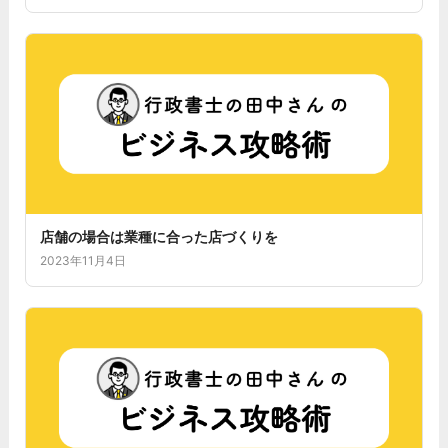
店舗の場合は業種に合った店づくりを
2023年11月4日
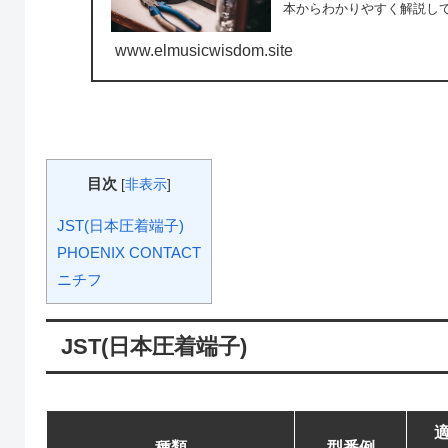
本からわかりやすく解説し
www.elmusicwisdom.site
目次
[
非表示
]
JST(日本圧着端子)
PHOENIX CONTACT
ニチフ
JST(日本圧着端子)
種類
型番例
******************************
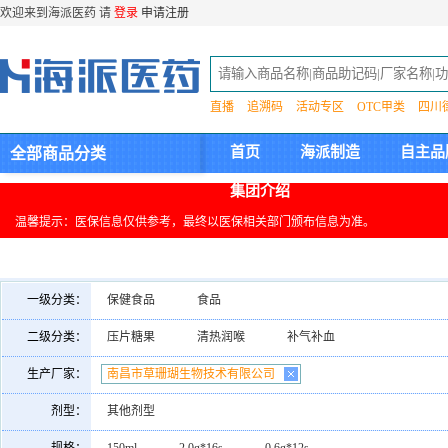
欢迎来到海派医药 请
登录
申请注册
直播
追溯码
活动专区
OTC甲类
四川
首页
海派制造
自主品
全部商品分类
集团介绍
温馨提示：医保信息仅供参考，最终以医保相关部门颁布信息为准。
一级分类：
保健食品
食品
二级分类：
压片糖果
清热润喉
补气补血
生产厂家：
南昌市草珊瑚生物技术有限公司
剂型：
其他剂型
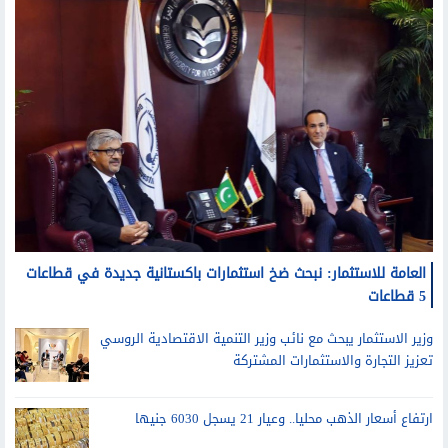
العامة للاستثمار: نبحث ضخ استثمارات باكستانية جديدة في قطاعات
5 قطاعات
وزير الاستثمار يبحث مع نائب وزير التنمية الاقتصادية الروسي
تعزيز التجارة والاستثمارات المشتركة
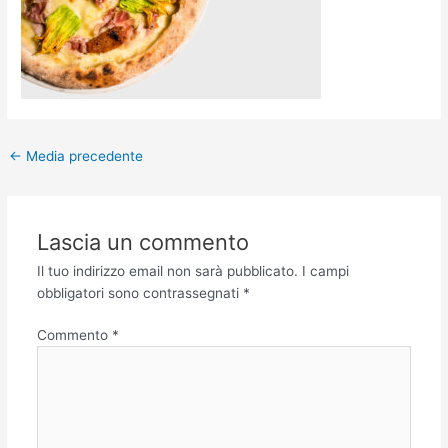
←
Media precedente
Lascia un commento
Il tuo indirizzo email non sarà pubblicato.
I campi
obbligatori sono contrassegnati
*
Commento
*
******************************
» **Job item**:
Output the listing lines starting with the line containing "العامة للاستثمار: نبحث" and going on through the line containing "تعزيز التجارة والاستثمارات المشتركة", with both of those lines included, reproducing them without any change.

» **Task answer**:
العامة للاستثمار: نبحث ضخ استثمارات باكستانية جديدة في قطاعات
5 قطاعات
وزير الاستثمار يبحث مع نائب وزير التنمية الاقتصادية الروسي
تعزيز التجارة والاستثمارات المشتركة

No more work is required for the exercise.